Known Adverse Reactions
ADVERSE REACTIONS The following adverse reactions have been observed, but there are insufficient data to support an estimate of their frequency.
Autonomic Nervous
System*: Postural hypotension, tachycardia, inhibition of ejaculation, nasal congestion, miosis. *These so-called “side effects” are actually evidence of adrenergic blockade and vary according to the degree of blockade. Miscellaneous: Gastrointestinal irritation, drowsiness, fatigue. To report SUSPECTED ADVERSE REACTIONS, contact Aurobindo Pharma USA, Inc. at 1-866-850-2876 or FDA at 1-800-FDA-1088 or www.fda.gov/medwatch.
Warnings
WARNINGS Phenoxybenzamine hydrochloride-induced alpha -adrenergic blockade leaves beta -adrenergic receptors unopposed. Compounds that stimulate both types of receptors may, therefore, produce an exaggerated hypotensive response and tachycardia.
Precautions
PRECAUTIONS General–Administer with caution in patients with marked cerebral or coronary arteriosclerosis or renal damage. Adrenergic blocking effect may aggravate symptoms of respiratory infections.
Drug Interactions
2 – Phenoxybenzamine hydrochloride may interact with compounds that stimulate both alpha- and beta- adrenergic receptors (i.e. epinephrine) to produce an exaggerated hypotensive response and tachycardia (see WARNING ). Phenoxybenzamine hydrochloride blocks hyperthermia production by levarterenol, and blocks hypothermia production by reserpine. Carcinogenesis and Mutagenesis Case reports of carcinoma in humans after long-term treatment with phenoxybenzamine have been reported. Hence long-term use of phenoxybenzamine is not recommended 3, 4 . Carefully weigh the benefits and risks before prescribing phenoxybenzamine hydrochloride. Phenoxybenzamine hydrochloride showed in vitro mutagenic activity in the Ames test and mouse lymphoma assay; it did not show mutagenic activity in vivo in the micronucleus test in mice. In rats and mice, repeated intraperitoneal administration of phenoxybenzamine hydrochloride (three times per week for up to 52 weeks) resulted in peritoneal sarcomas. Chronic oral dosing in rats (for up to 2 years) produced malignant tumors of the small intestine and non-glandular stomach, as well as ulcerative and/or erosive gastritis of the glandular stomach.
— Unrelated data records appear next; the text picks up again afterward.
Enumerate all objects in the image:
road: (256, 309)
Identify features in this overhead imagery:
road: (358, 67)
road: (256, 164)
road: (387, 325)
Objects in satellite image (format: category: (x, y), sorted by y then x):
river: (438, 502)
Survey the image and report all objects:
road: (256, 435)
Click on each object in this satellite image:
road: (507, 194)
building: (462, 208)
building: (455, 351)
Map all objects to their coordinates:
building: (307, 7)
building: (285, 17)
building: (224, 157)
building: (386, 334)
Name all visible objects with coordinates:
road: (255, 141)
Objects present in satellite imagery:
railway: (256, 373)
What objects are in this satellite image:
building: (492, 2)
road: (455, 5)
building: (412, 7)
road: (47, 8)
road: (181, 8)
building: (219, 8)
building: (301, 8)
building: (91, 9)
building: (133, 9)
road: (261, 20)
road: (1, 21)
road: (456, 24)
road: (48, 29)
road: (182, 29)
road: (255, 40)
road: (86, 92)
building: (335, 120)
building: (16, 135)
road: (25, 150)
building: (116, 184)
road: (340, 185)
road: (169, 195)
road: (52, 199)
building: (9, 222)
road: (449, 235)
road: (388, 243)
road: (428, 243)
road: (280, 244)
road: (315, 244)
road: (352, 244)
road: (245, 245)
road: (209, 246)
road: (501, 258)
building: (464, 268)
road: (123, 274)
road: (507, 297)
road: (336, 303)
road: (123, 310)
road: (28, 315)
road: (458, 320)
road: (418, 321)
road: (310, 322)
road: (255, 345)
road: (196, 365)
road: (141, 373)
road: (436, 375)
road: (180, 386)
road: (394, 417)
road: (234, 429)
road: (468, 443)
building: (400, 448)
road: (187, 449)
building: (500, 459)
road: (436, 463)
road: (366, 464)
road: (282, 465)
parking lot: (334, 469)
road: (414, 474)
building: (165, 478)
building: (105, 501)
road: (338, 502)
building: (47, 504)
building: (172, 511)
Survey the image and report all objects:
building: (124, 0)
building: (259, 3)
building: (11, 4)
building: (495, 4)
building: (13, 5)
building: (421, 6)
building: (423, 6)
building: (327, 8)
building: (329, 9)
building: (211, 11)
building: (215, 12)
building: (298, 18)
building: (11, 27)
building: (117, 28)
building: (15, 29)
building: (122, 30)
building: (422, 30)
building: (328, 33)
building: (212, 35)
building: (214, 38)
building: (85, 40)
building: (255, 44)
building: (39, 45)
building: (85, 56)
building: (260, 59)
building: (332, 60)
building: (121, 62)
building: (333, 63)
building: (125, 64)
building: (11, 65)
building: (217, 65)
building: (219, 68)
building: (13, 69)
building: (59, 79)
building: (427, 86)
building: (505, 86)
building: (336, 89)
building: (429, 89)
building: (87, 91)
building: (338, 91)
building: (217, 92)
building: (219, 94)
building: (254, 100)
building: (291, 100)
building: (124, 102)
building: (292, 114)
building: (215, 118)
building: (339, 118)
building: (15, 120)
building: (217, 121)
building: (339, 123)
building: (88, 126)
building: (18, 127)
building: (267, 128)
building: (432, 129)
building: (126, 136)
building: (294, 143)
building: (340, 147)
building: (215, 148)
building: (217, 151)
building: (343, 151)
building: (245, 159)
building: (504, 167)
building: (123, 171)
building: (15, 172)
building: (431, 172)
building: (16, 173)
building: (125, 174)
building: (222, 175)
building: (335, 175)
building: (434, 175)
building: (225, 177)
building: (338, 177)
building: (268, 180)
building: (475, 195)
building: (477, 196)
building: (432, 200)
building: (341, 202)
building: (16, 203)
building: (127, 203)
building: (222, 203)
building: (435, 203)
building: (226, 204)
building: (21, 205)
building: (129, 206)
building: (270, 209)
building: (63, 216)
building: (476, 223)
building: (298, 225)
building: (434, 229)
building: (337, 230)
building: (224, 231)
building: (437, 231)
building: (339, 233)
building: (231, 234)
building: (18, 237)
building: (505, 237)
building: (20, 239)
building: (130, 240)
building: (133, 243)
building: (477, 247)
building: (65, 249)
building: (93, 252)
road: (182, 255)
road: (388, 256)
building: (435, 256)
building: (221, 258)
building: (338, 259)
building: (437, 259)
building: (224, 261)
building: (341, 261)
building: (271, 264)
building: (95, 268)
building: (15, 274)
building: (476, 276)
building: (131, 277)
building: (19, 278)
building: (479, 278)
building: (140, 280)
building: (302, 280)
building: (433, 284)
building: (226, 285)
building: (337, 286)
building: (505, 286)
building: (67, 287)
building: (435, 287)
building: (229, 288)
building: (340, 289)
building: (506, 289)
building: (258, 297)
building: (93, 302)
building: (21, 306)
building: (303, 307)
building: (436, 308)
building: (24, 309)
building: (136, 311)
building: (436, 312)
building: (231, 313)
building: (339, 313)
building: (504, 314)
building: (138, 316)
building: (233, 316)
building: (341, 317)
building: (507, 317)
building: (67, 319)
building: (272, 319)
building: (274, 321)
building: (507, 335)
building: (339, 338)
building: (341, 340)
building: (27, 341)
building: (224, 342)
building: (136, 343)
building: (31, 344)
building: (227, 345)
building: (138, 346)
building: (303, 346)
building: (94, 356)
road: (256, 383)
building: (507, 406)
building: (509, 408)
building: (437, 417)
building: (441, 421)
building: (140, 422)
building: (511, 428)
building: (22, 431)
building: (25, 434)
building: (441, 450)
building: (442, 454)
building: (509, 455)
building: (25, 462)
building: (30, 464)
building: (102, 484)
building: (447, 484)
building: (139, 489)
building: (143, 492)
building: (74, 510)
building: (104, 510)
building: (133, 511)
Whereas squamous cell carcinomas of the non-glandular stomach were observed at all tested doses of phenoxybenzamine hydrochloride, there was a no-observed-effect-level of 10 mg/kg for tumors (carcinomas and sarcomas) of the small intestine. This dose is, on a body surface area basis, about twice the maximum recommended human dosage of 20 mg b.i.d. Pregnancy - Teratogenic Effects Adequate reproductive studies in animals have not been performed with phenoxybenzamine hydrochloride. It is also not known whether phenoxybenzamine hydrochloride can cause fetal harm when administered to a pregnant woman. Phenoxybenzamine hydrochloride should be given to a pregnant woman only if clearly needed.
Nursing
Mothers It is not known whether phenoxybenzamine hydrochloride is excreted in human milk. Because many drugs are excreted in human milk, and because of the potential for serious adverse reactions from phenoxybenzamine hydrochloride, a decision should be made whether to discontinue nursing or to discontinue phenoxybenzamine hydrochloride, taking into account the importance of the drug to the mother.
Pediatric Use
Safety and effectiveness in pediatric patients have not been established.
Drug Interactions
Drug Interactions 2 – Phenoxybenzamine hydrochloride may interact with compounds that stimulate both alpha- and beta- adrenergic receptors (i.e. epinephrine) to produce an exaggerated hypotensive response and tachycardia (see WARNING ). Phenoxybenzamine hydrochloride blocks hyperthermia production by levarterenol, and blocks hypothermia production by reserpine.